Job 1:
In the passage about the Court judgment, whose Opinion does the judgment follow faithfully?

Selected passage:
The Court Judgment in Case C-230/16 is out (available in French and in English). And, in the spirit of times, here is an online channel providing the first comment on it.

The judgment follows faithfully AG Wahl’s Opinion, which came out in July (and which we discussed on the blog). It seems to be also in line with the position consistently expressed by the Commission since the Guidelines on vertical restraints.

The vast majority of our readers will remember that the case is about the legality of a ban on the use of online marketplaces by the members of a selective distribution system. The Court has ruled the following:

  • Where the conditions of Metro I are fulfilled, a restraint aimed at preserving the luxury image of a product is presumptively lawful – in other words, it falls outside the scope of Article 101(1) TFEU altogether.
  • A selective distribution system that provides for an online marketplace ban is not caught by Article 101(1) TFEU where the conditions of Metro I are fulfilled (that is, where the nature of the product requires the use of the system). Such a ban does not go beyond what is necessary to preserve the luxury image of the product.

Information shown:
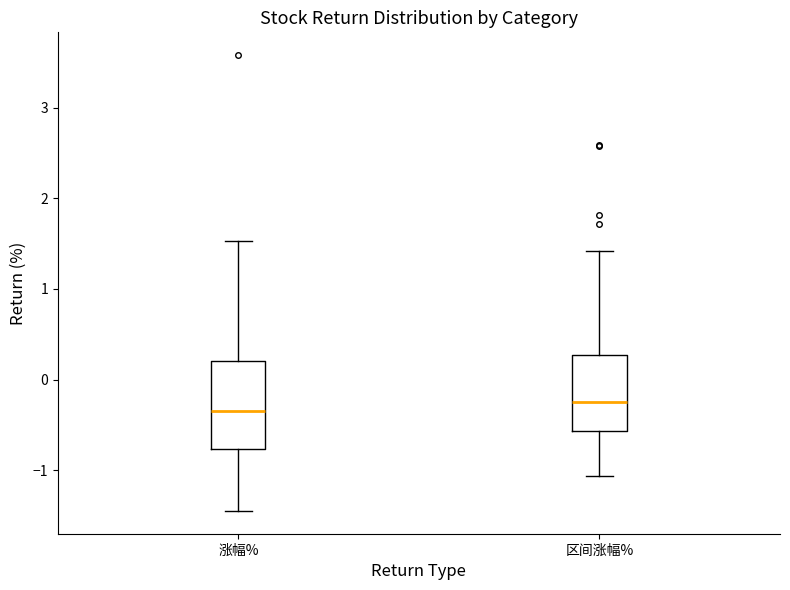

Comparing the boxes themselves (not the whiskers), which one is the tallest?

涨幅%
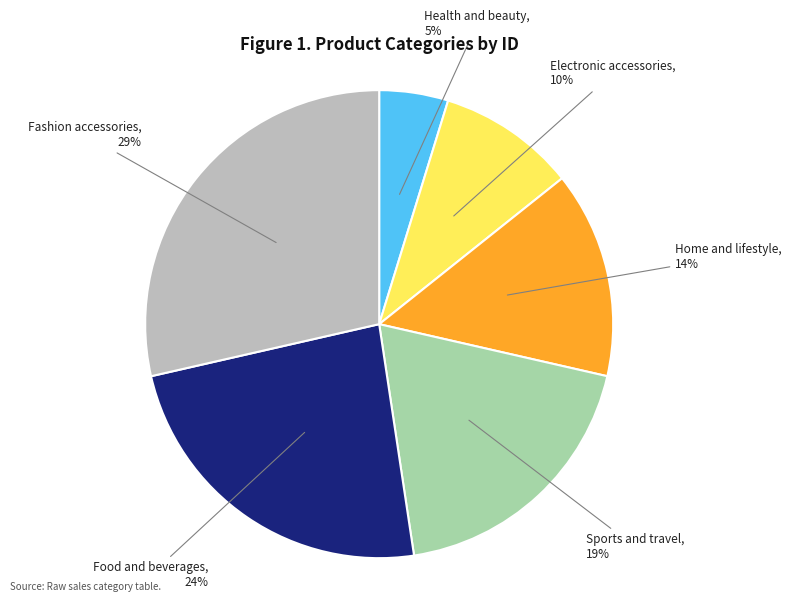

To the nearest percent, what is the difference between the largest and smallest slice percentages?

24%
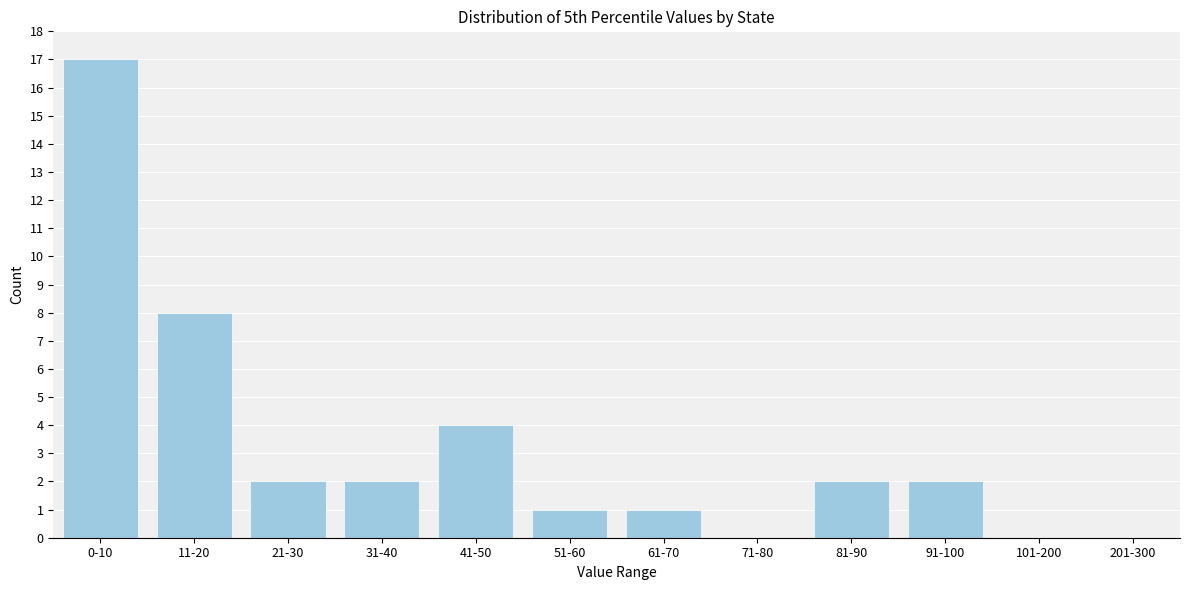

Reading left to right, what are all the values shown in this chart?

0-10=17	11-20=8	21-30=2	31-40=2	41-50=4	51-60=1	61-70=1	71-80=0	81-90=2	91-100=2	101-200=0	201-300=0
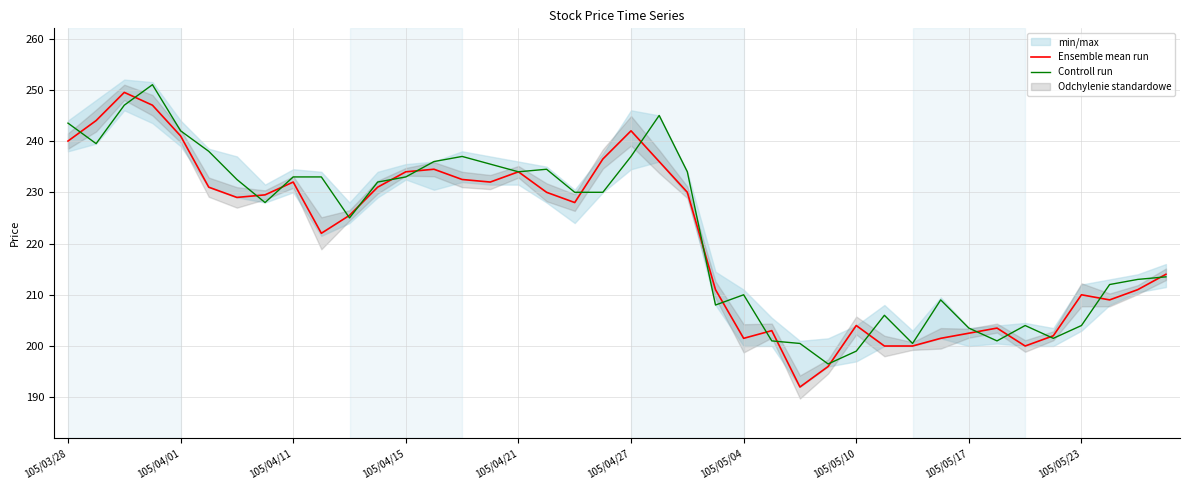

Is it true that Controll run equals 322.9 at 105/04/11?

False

Job 2:
Rewrite the listing from the line with "To the nearest" through its end, swapping "difference" for "gap" and keeping everything else unchanged. Omit the pictures.

Answer section 1:
AG Wahl's Opinion.

Answer section 2:
To the nearest percent, what is the gap between the largest and smallest slice percentages?

24%

Reading left to right, what are all the values shown in this chart?

0-10=17	11-20=8	21-30=2	31-40=2	41-50=4	51-60=1	61-70=1	71-80=0	81-90=2	91-100=2	101-200=0	201-300=0

Is it true that Controll run equals 322.9 at 105/04/11?

False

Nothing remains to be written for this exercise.